Exercise aim: Copy out each line from the material where the word "facilitates" is found.

Data excerpts:
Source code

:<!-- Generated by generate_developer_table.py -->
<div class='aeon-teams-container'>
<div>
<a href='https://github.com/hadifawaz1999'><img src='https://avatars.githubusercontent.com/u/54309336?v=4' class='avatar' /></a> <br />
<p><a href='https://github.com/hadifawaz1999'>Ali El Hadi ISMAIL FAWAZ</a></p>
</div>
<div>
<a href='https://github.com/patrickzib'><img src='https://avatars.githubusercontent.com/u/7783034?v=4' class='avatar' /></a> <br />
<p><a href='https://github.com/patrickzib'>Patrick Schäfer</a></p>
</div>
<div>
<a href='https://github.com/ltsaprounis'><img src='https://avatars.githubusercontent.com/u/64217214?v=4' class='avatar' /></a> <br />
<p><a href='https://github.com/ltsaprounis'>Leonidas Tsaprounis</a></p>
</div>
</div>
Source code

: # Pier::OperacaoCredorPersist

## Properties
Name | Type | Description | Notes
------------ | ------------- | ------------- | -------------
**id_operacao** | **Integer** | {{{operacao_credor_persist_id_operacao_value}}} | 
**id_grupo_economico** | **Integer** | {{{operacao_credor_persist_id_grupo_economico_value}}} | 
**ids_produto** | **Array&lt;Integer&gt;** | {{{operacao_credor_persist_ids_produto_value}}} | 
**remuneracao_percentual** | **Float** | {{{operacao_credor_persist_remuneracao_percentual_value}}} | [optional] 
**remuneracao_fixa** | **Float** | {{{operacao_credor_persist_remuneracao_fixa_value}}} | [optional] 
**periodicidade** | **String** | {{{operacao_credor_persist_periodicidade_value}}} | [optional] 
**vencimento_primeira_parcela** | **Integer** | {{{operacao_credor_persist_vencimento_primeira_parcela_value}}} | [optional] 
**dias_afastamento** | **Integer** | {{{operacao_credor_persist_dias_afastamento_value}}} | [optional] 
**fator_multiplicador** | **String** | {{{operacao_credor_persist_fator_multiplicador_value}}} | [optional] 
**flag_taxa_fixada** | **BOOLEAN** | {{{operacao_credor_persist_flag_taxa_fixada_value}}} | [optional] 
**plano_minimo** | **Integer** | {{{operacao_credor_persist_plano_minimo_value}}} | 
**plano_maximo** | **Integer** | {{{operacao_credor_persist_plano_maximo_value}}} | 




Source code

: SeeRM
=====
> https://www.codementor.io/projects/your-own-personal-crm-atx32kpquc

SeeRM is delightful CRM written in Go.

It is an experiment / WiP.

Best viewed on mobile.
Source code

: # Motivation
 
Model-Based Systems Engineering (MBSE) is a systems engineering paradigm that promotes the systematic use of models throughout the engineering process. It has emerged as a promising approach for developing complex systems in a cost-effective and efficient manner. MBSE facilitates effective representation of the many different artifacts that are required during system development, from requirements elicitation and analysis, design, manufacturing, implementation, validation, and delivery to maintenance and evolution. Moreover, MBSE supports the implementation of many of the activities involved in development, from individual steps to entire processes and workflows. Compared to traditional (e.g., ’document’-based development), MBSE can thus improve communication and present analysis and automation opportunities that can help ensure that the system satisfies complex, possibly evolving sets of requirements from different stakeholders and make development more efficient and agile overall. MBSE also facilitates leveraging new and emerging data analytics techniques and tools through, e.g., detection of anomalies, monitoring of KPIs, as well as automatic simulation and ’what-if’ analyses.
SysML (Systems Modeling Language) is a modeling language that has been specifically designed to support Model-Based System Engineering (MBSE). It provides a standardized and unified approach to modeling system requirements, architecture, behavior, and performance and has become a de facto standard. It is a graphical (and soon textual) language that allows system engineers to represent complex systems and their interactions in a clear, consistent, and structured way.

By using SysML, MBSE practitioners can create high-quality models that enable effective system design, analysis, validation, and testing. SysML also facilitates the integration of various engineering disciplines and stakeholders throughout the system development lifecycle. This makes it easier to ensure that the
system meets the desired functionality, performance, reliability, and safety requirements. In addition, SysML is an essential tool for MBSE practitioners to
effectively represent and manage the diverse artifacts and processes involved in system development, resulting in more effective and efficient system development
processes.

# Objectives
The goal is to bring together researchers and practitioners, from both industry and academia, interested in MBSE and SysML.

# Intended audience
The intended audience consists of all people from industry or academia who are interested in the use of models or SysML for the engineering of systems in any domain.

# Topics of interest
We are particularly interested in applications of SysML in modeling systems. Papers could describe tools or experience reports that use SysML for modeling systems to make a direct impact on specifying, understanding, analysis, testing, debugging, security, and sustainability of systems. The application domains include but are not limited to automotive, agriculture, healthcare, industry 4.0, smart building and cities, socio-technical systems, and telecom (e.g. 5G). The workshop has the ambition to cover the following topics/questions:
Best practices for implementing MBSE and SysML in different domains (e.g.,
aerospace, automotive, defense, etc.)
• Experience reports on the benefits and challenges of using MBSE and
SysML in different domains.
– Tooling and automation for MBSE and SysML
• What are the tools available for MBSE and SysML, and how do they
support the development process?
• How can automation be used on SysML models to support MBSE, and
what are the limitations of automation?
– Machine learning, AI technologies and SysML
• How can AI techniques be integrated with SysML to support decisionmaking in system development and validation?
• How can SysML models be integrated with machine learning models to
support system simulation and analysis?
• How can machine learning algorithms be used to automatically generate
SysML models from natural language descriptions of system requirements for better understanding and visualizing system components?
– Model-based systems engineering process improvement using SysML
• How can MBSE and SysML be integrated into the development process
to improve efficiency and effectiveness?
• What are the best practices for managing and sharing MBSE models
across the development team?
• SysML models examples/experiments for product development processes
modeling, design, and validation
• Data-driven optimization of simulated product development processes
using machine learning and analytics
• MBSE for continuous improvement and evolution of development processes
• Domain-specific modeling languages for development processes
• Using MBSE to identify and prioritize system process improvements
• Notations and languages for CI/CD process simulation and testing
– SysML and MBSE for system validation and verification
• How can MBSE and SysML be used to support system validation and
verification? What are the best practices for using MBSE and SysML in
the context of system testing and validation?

Problem solution:
Model-Based Systems Engineering (MBSE) is a systems engineering paradigm that promotes the systematic use of models throughout the engineering process. It has emerged as a promising approach for developing complex systems in a cost-effective and efficient manner. MBSE facilitates effective representation of the many different artifacts that are required during system development, from requirements elicitation and analysis, design, manufacturing, implementation, validation, and delivery to maintenance and evolution. Moreover, MBSE supports the implementation of many of the activities involved in development, from individual steps to entire processes and workflows. Compared to traditional (e.g., ’document’-based development), MBSE can thus improve communication and present analysis and automation opportunities that can help ensure that the system satisfies complex, possibly evolving sets of requirements from different stakeholders and make development more efficient and agile overall. MBSE also facilitates leveraging new and emerging data analytics techniques and tools through, e.g., detection of anomalies, monitoring of KPIs, as well as automatic simulation and ’what-if’ analyses.
By using SysML, MBSE practitioners can create high-quality models that enable effective system design, analysis, validation, and testing. SysML also facilitates the integration of various engineering disciplines and stakeholders throughout the system development lifecycle. This makes it easier to ensure that the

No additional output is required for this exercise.